Tuesday, March 21, 2006

50%

About a year ago my dog Lucky was diagnosed with Lymphoma. I was a few months pregnant with Max at the time. I was told with no treatment she would have only a few months to live. I just couldn’t bear to lose her so soon or worse, have her at her worst just when I was in the hospital with Max or just home with him. I elected to take her through a round of treatment (chemo and radiation). I was told before I started that there was a 25% chance she would not respond to treatment; 25% chance she would go into remission, stay that way and die of natural causes; and 50% chance she would go into remission for a period of time and then come out.

I had Lucky into the Vet today because her eye was really red and blood shot. She has been having tummy upset on and off for a few months now.

I think you can see where I am going with this…..

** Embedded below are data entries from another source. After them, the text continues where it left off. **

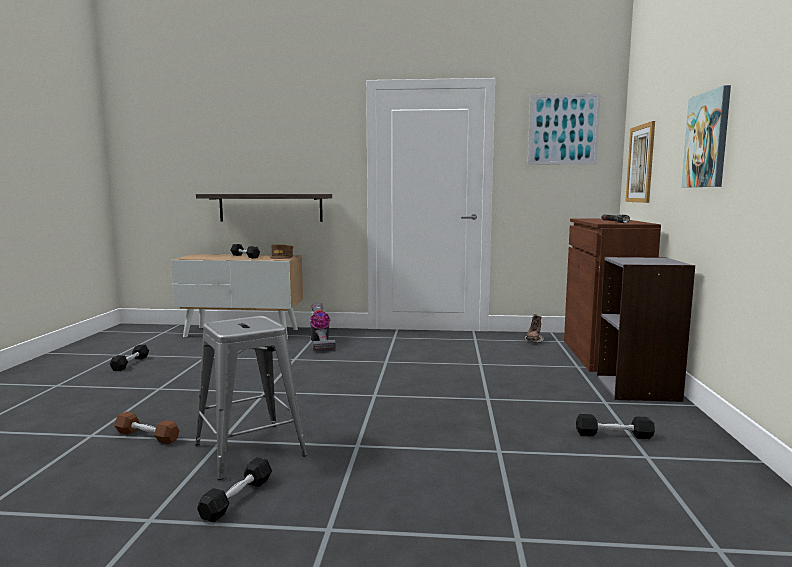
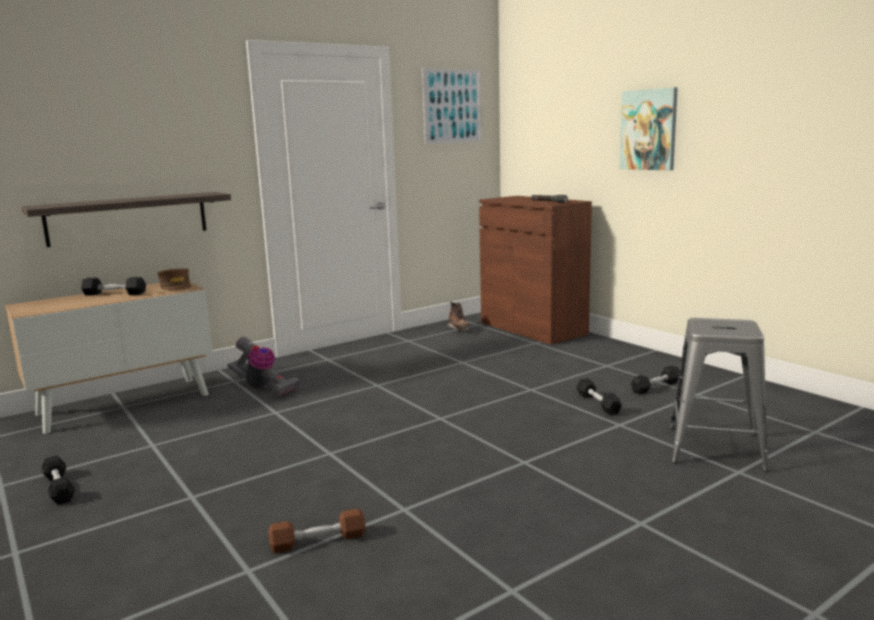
camera: 40 degrees left, 5 degrees up
(237, 498) = (535, 540): black dumbbell -> black dumbbell (598, 404)
(250, 450) = (451, 504): grey stool -> grey stool (715, 448)
(638, 389) = (605, 348): grey bookcase -> none
(640, 164) = (538, 143): picture -> none

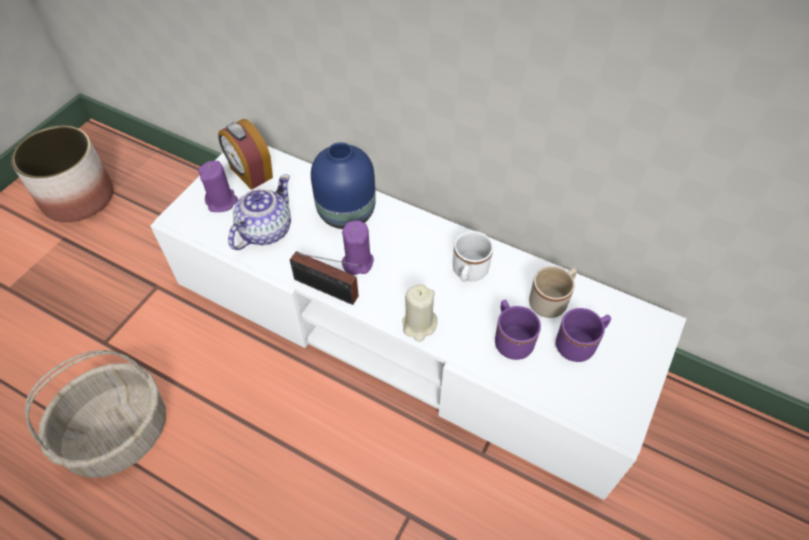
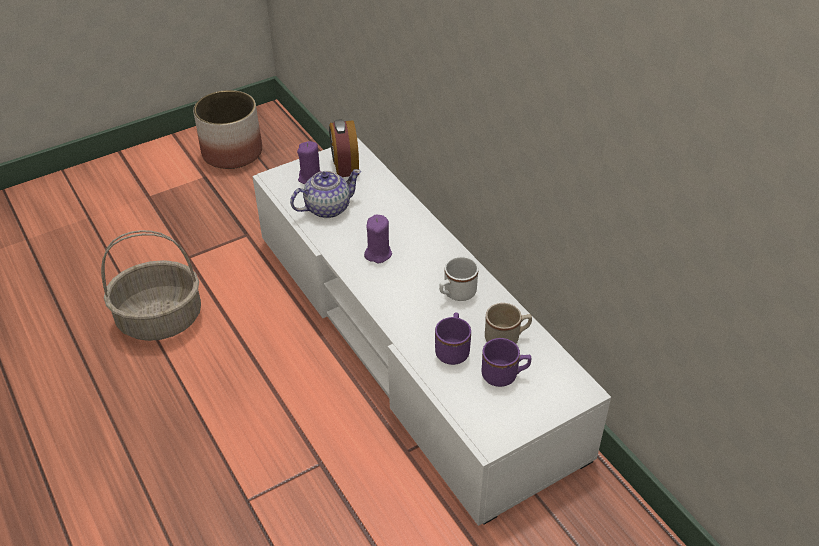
camera: 30 degrees right, 10 degrees down
(329, 290) = (343, 264): radio -> none
(345, 213) = (394, 218): blue vase -> none
(419, 325) = (391, 312): beige candle -> none

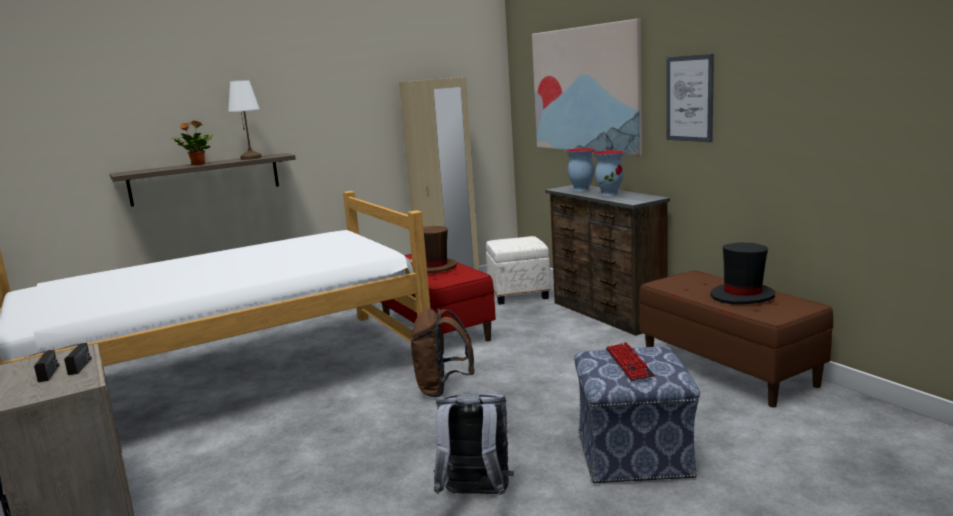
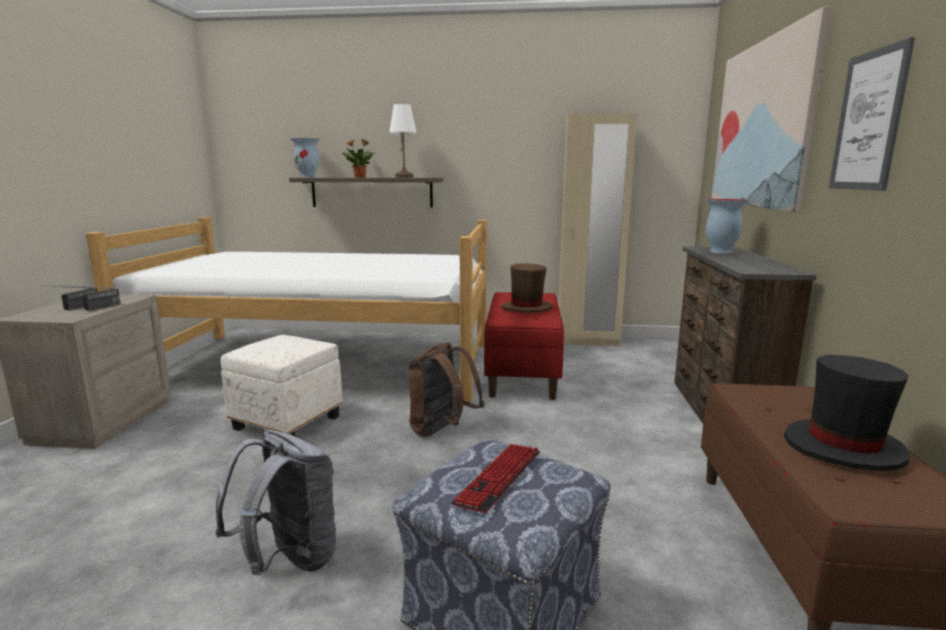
camera: 35 degrees right, 0 degrees up
(519, 294) = (649, 363): white ottoman -> white ottoman (289, 422)
(609, 194) = (742, 260): vase -> vase (308, 177)

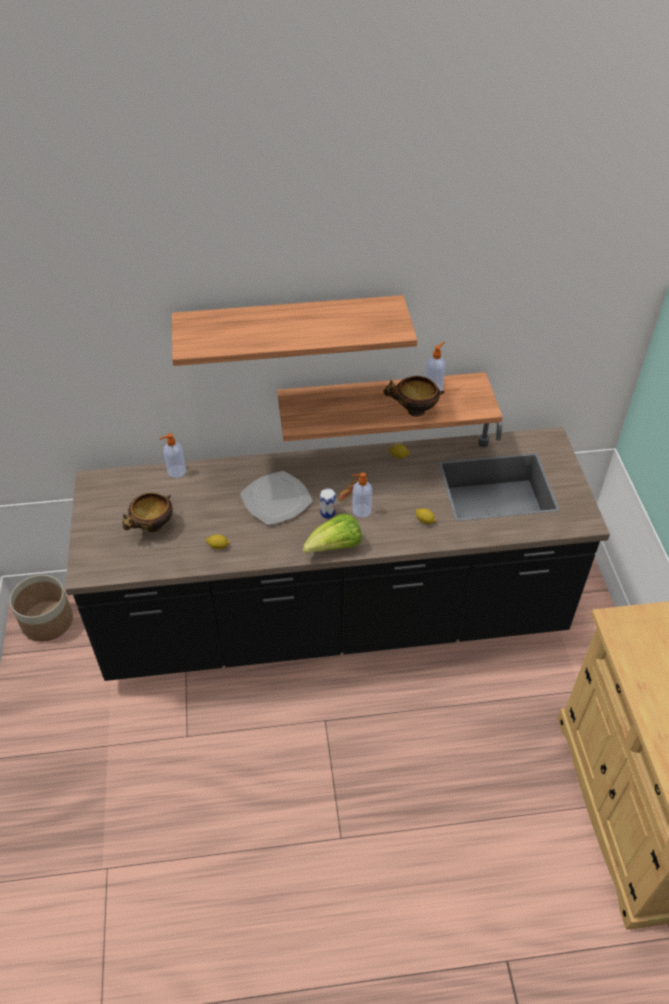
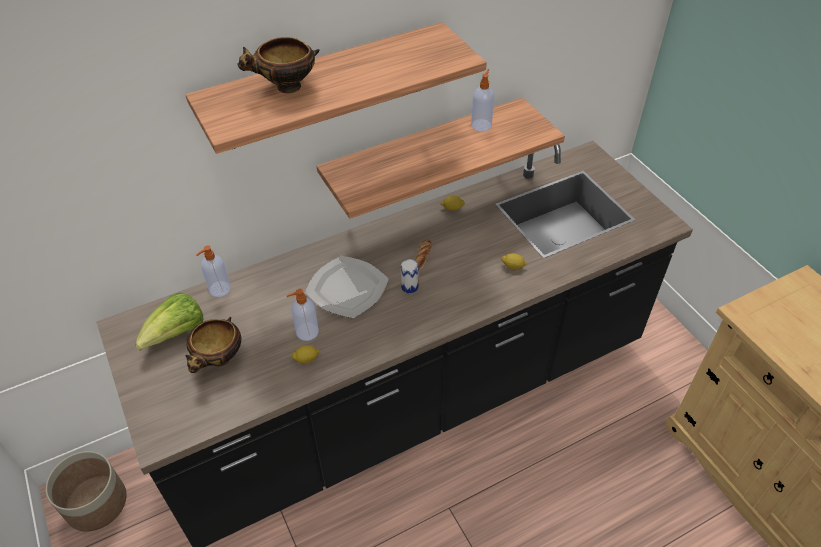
camera: 20 degrees left, 0 degrees up
(335, 547) = (436, 321): lettuce -> lettuce (177, 334)
(361, 511) = (443, 275): soap dispenser -> soap dispenser (306, 332)
(414, 411) = (474, 152): bowl -> bowl (286, 88)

It isn’t confirmed yet. I will get the official news tomorrow. But, most likely, the cancer is back. The vet thought she was anemic. She biopsied her lymph nodes and it looked cancerous to her. She called it right the first time and my gut tells me she is right this time to.

I don’t have the emotional wherewithal, the time, or the financial resources to go through treatment again. Plus, when I went down that path, I told myself I would not put either of us through another round.

I am so sad. I am so not ready to loose her. Another year was not enough. She is the best dog. So sweet. A great personality. Max just loves her and lights up when she is around. He laughs when we chase her around the house. I want more years of them growing up together.

If Dr. C is right, and I am sure she is, it will go fast and be only a matter of months. It is a very rapid growing cancer.

I want more time. And, what I want doesn’t matter at all in this.

I’ll talk to the vet tomorrow about options and how to do this in the most humane and least painful way for Lucky. God, I love her so much. I don't want her to go.